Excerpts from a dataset
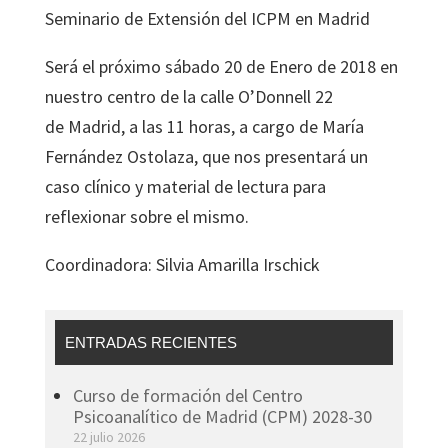
Seminario de Extensión del ICPM en Madrid
Será el próximo sábado 20 de Enero de 2018 en
nuestro centro de la calle O’Donnell 22
de Madrid, a las 11 horas, a cargo de María
Fernández Ostolaza, que nos presentará un
caso clínico y material de lectura para
reflexionar sobre el mismo.
Coordinadora: Silvia Amarilla Irschick
ENTRADAS RECIENTES
Curso de formación del Centro
Psicoanalítico de Madrid (CPM) 2028-30
22 julio 2026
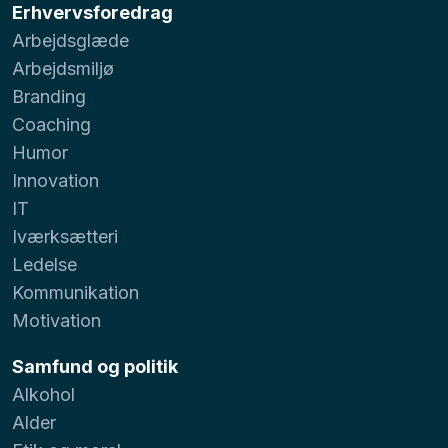
Erhvervsforedrag
Arbejdsglæde
Arbejdsmiljø
Branding
Coaching
Humor
Innovation
IT
Iværksætteri
Ledelse
Kommunikation
Motivation
Samfund og politik
Alkohol
Alder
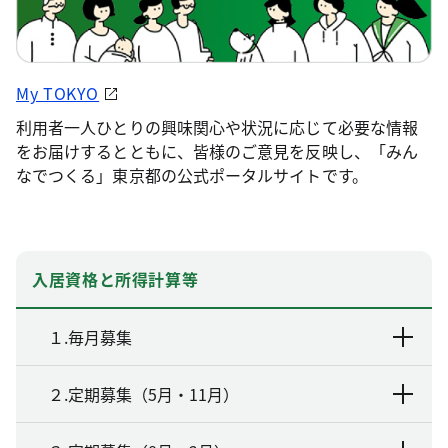
My TOKYO
利用者一人ひとりの興味関心や状況に応じて必要な情報
をお届けするとともに、皆様のご意見を反映し、「みん
なでつくる」東京都の公式ポータルサイトです。
入居資格と所得計算等
１.毎月募集
２.定期募集（5月・11月）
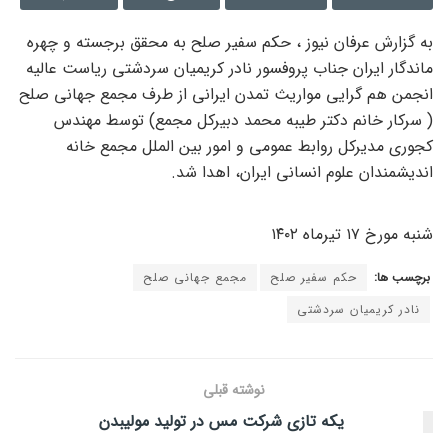
به گزارش عرفان نیوز ، حکم سفیر صلح به محقق برجسته و چهره
ماندگار ایران جناب پروفسور نادر کریمیان سردشتی ریاست عالیه
انجمن هم گرایی مواریث تمدن ایرانی از طرف مجمع جهانی صلح
( سرکار خانم دکتر طیبه محمد دبیرکل مجمع) توسط مهندس
کجوری مدیرکل روابط عمومی و امور بین الملل مجمع خانه
اندیشمندان علوم انسانی ایران، اهدا شد.
شنبه مورخ ۱۷ تیرماه ۱۴۰۲
برچسب ها:
حکم سفیر صلح
مجمع جهانی صلح
نادر کریمیان سردشتی
نوشته قبلی
یکه تازی شرکت مس در تولید مولیبدن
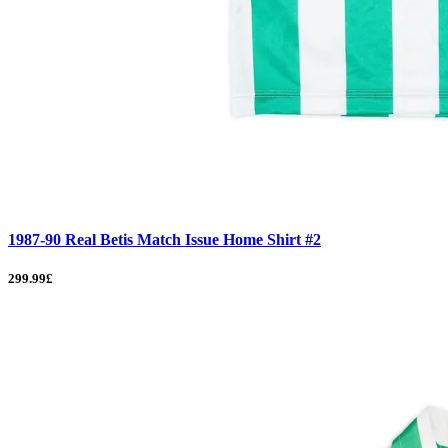
1987-90 Real Betis Match Issue Home Shirt #2
299.99£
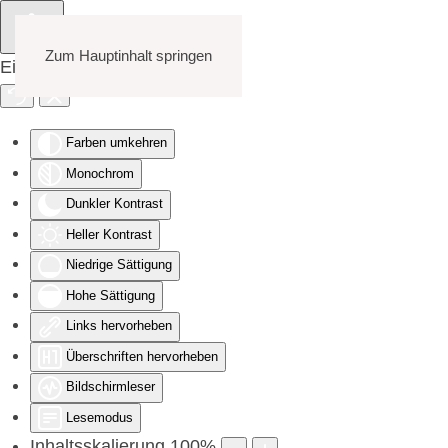
Zum Hauptinhalt springen
Eingabehilfen öffnen
Farben umkehren
Monochrom
Dunkler Kontrast
Heller Kontrast
Niedrige Sättigung
Hohe Sättigung
Links hervorheben
Überschriften hervorheben
Bildschirmleser
Lesemodus
Inhaltsskalierung
100
%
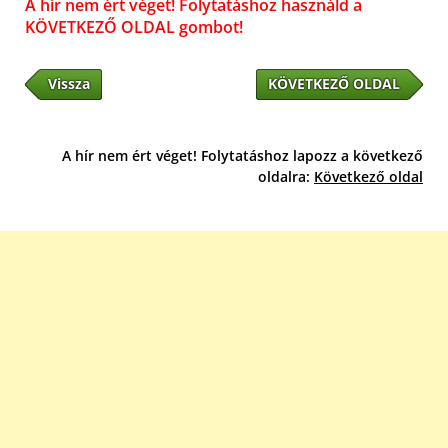
A hír nem ért véget! Folytatáshoz használd a
KÖVETKEZŐ OLDAL gombot!
Vissza
KÖVETKEZŐ OLDAL
A hír nem ért véget! Folytatáshoz lapozz a következő
oldalra:
Következő oldal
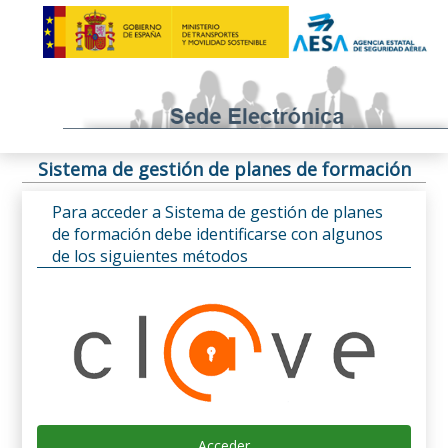
Sistema de gestión de planes de formación
Para acceder a Sistema de gestión de planes
de formación debe identificarse con algunos
de los siguientes métodos
Acceder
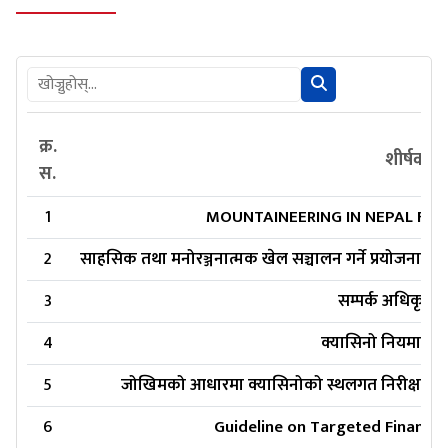
क्र.
शीर्षक
स.
1
MOUNTAINEERING IN NEPAL FAC
2
साहसिक तथा मनोरञ्जनात्मक खेल सञ्चालन गर्ने प्रयोजनार्थ 
3
सम्पर्क अधिकृत ड
4
क्यासिनो नियमावली
5
जोखिमको आधारमा क्यासिनोको स्थलगत निरीक्षण र गैर
6
Guideline on Targeted Financial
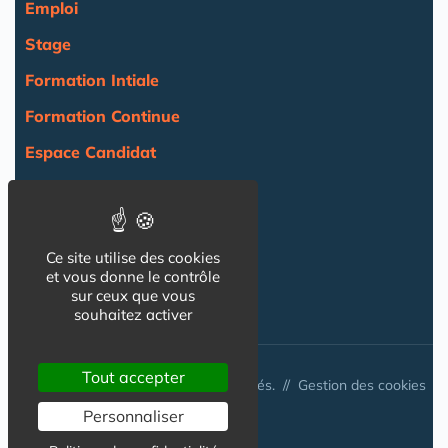
Emploi
Stage
Formation Intiale
Formation Continue
Espace Candidat
Espace Recruteur
Actualité
Ce site utilise des cookies
Agenda
et vous donne le contrôle
sur ceux que vous
NOS AUTRES SITES :
souhaitez activer
Tout accepter
© Australis 2026 - Tous droits réservés. //
Gestion des cookies
Personnaliser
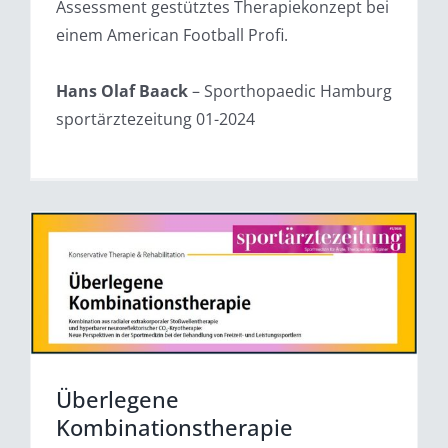
Assessment gestütztes Therapiekonzept bei
einem American Football Profi.
Hans Olaf Baack
– Sporthopaedic Hamburg
sportärztezeitung 01-2024
Überlegene
Kombinationstherapie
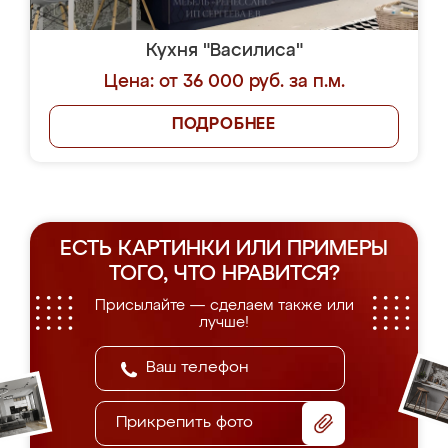
Кухня "Василиса"
Цена: от 36 000 руб. за п.м.
ПОДРОБНЕЕ
ЕСТЬ КАРТИНКИ ИЛИ ПРИМЕРЫ
ТОГО, ЧТО НРАВИТСЯ?
Присылайте — сделаем также или
лучше!
Прикрепить фото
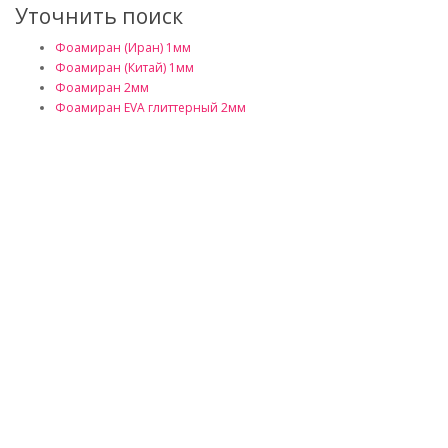
Уточнить поиск
Фоамиран (Иран) 1мм
Фоамиран (Китай) 1мм
Фоамиран 2мм
Фоамиран EVA глиттерный 2мм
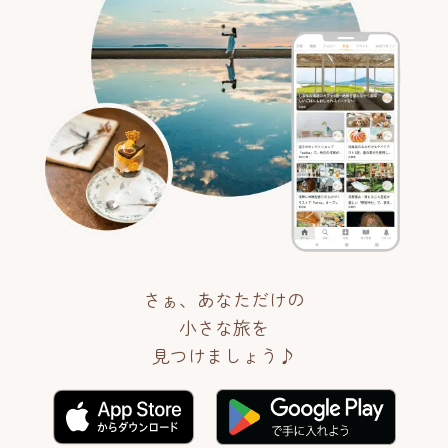
さぁ、あなただけの
小さな旅を
見つけましょう♪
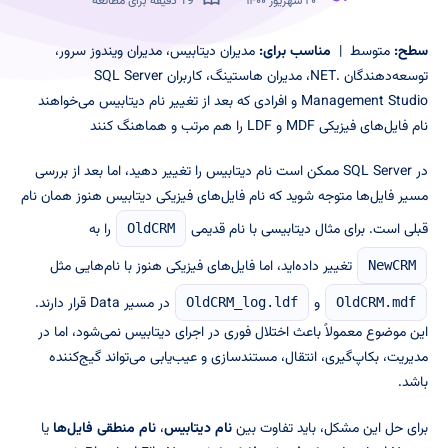
۲۰ شهریور ۱۴۰۰
19 دقیقه برای مطالعه
سطح:
متوسط |
مناسب برای:
مدیران دیتابیس، مدیران ویندوز سرور،
توسعه‌دهندگان .NET، مدیران هاستینگ، کاربران SQL Server
Management Studio و افرادی که بعد از تغییر نام دیتابیس می‌خواهند
نام فایل‌های فیزیکی MDF و LDF را هم مرتب و هماهنگ کنند
در SQL Server ممکن است نام دیتابیس را تغییر دهید، اما بعد از بررسی
مسیر فایل‌ها متوجه شوید که نام فایل‌های فیزیکی دیتابیس هنوز همان نام
قبلی است. برای مثال دیتابیسی با نام قدیمی
را به
OldCRM
تغییر داده‌اید، اما فایل‌های فیزیکی هنوز با نام‌هایی مثل
NewCRM
و
در مسیر Data قرار دارند.
OldCRM_log.ldf
OldCRM.mdf
این موضوع معمولاً باعث اختلال فوری در اجرای دیتابیس نمی‌شود، اما در
مدیریت، بکاپ‌گیری، انتقال، مستندسازی و عیب‌یابی می‌تواند گیج‌کننده
باشد.
برای حل این مشکل، باید تفاوت بین
نام دیتابیس
،
نام منطقی فایل‌ها
یا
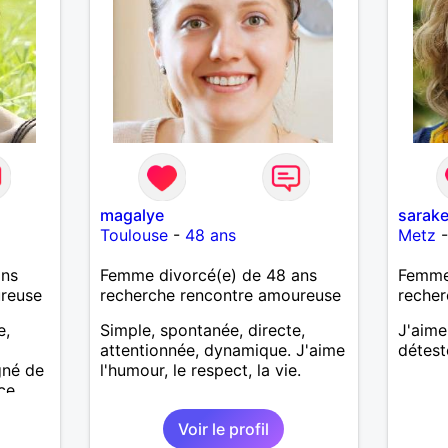
magalye
sarake
Toulouse
-
48 ans
Metz
ans
Femme divorcé(e) de 48 ans
Femme
ureuse
recherche rencontre amoureuse
recher
e,
Simple, spontanée, directe,
J'aime
attentionnée, dynamique. J'aime
détest
gné de
l'humour, le respect, la vie.
ce
tente
Voir le profil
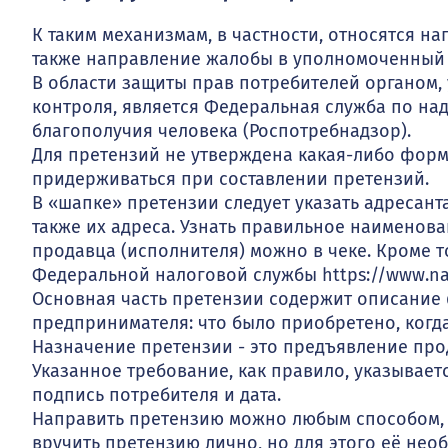
К таким механизмам, в частности, относятся н
также направление жалобы в уполномоченный 
В области защиты прав потребителей органом
контроля, является Федеральная служба по на
благополучия человека (Роспотребнадзор).
Для претензий не утверждена какая-либо форма
придерживаться при составлении претензий.
В «шапке» претензии следует указать адресанта
также их адреса. Узнать правильное наименов
продавца (исполнителя) можно в чеке. Кроме 
Федеральной налоговой службы https://www.nal
Основная часть претензии содержит описание
предпринимателя: что было приобретено, когда
Назначение претензии - это предъявление про
Указанное требование, как правило, указывает
подпись потребителя и дата.
Направить претензию можно любым способом,
вручить претензию лично, но для этого её необ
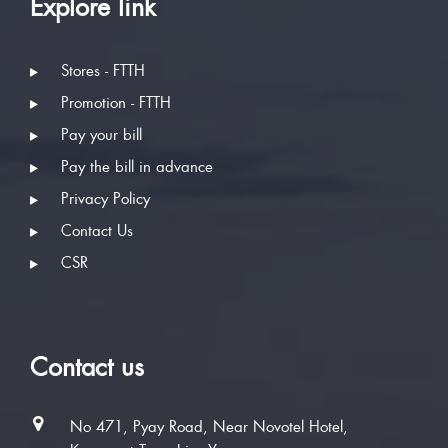
Explore link
Stores - FTTH
Promotion - FTTH
Pay your bill
Pay the bill in advance
Privacy Policy
Contact Us
CSR
Contact us
No 471, Pyay Road, Near Novotel Hotel,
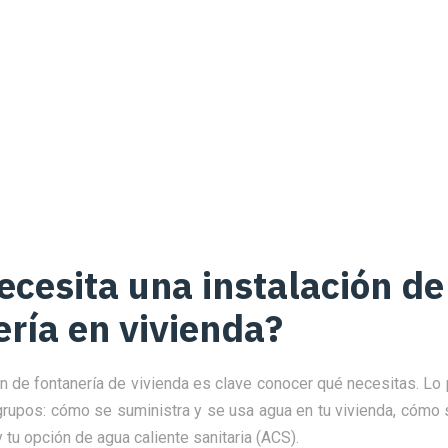
ecesita una instalación de
ería en vivienda?
ión de fontanería de vivienda es clave conocer qué necesitas. L
grupos: cómo se suministra y se usa agua en tu vivienda, cómo
 y tu opción de agua caliente sanitaria (ACS).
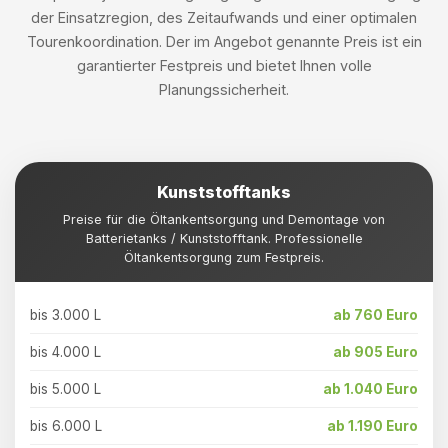
der Einsatzregion, des Zeitaufwands und einer optimalen
Tourenkoordination. Der im Angebot genannte Preis ist ein
garantierter Festpreis und bietet Ihnen volle
Planungssicherheit.
Kunststofftanks
Preise für die Öltankentsorgung und Demontage von
Batterietanks / Kunststofftank. Professionelle
Öltankentsorgung zum Festpreis.
bis 3.000 L
ab 760 Euro
bis 4.000 L
ab 905 Euro
bis 5.000 L
ab 1.040 Euro
bis 6.000 L
ab 1.190 Euro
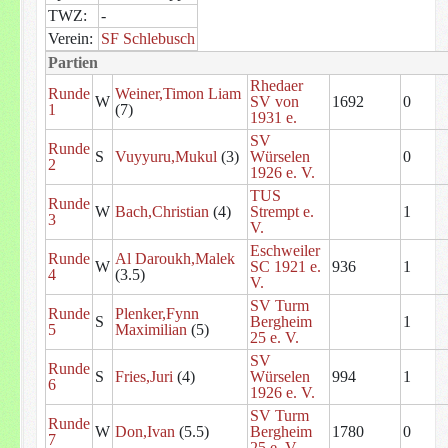
TWZ:
-
Verein:
SF Schlebusch
Partien
Rhedaer
Runde
Weiner,Timon Liam
W
SV von
1692
0
1
(7)
1931 e.
SV
Runde
S
Vuyyuru,Mukul
(3)
Würselen
0
2
1926 e. V.
TUS
Runde
W
Bach,Christian
(4)
Strempt e.
1
3
V.
Eschweiler
Runde
Al Daroukh,Malek
W
SC 1921 e.
936
1
4
(3.5)
V.
SV Turm
Runde
Plenker,Fynn
S
Bergheim
1
5
Maximilian
(5)
25 e. V.
SV
Runde
S
Fries,Juri
(4)
Würselen
994
1
6
1926 e. V.
SV Turm
Runde
W
Don,Ivan
(5.5)
Bergheim
1780
0
7
25 e. V.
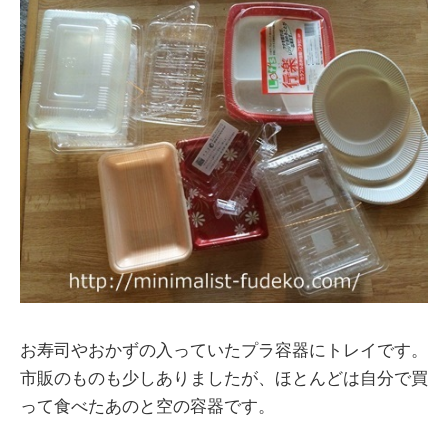
お寿司やおかずの入っていたプラ容器にトレイです。
市販のものも少しありましたが、ほとんどは自分で買
って食べたあのと空の容器です。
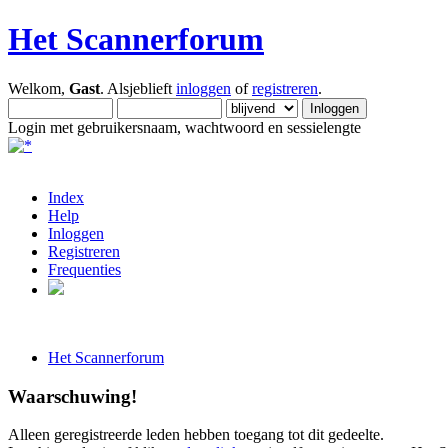
Het Scannerforum
Welkom,
Gast
. Alsjeblieft
inloggen
of
registreren
.
Login met gebruikersnaam, wachtwoord en sessielengte
Index
Help
Inloggen
Registreren
Frequenties
Het Scannerforum
Waarschuwing!
Alleen geregistreerde leden hebben toegang tot dit gedeelte.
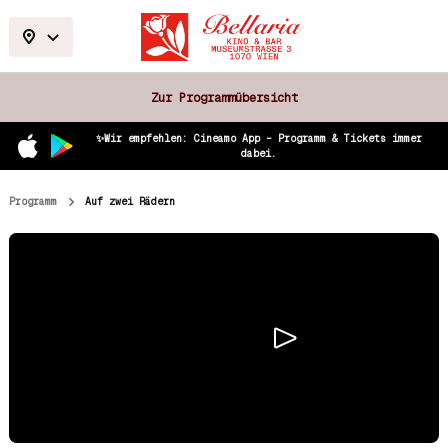
Zur Programmübersicht
✨Wir empfehlen: Cineamo App – Programm & Tickets immer
dabei.
Programm
Auf zwei Rädern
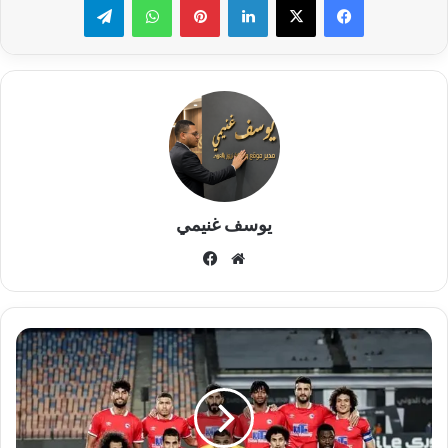
يوسف غنيمي
موقع
فيسبوك
الويب
سموحة
يحل
ضيفًا
ثقيلاً
على
مودرن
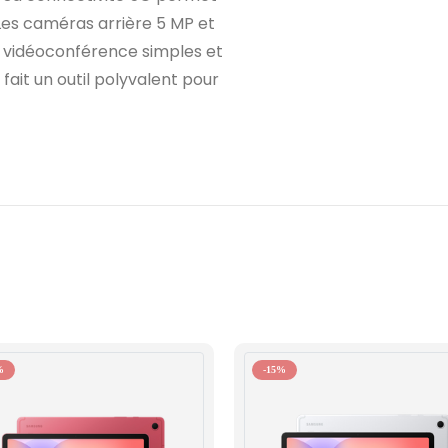
Les caméras arrière 5 MP et
t vidéoconférence simples et
fait un outil polyvalent pour
%
-15%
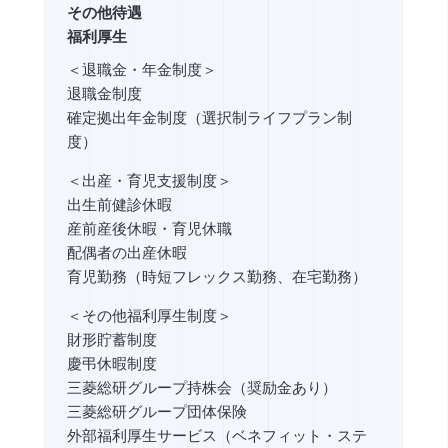
その他待遇
福利厚生
＜退職金・年金制度＞
退職金制度
確定拠出年金制度（選択制ライフプラン制
度）
＜出産・育児支援制度＞
出生前健診休暇
産前産後休暇・育児休職
配偶者の出産休暇
育児勤務（時短フレックス勤務、在宅勤務）
＜その他福利厚生制度＞
財形貯蓄制度
慶弔休暇制度
三菱総研グループ持株会（奨励金あり）
三菱総研グループ団体保険
外部福利厚生サービス（ベネフィット・ステ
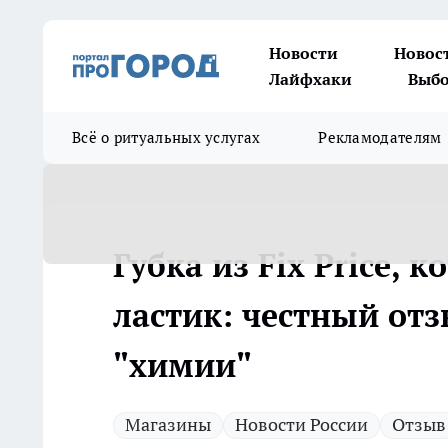
Новости
Новос
Лайфхаки
Выбо
Всё о ритуальных услугах
Рекламодателям
Губка из Fix Price, 
ластик: честный отз
"химии"
Магазины
Новости России
Отзыв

The task → Print exactly the lines running from the start of the entries above to the line with "reflexionar sobre el mismo.", both included; leave out any pictures.

Task answer →
Seminario de Extensión del ICPM en Madrid
Será el próximo sábado 20 de Enero de 2018 en
nuestro centro de la calle O’Donnell 22
de Madrid, a las 11 horas, a cargo de María
Fernández Ostolaza, que nos presentará un
caso clínico y material de lectura para
reflexionar sobre el mismo.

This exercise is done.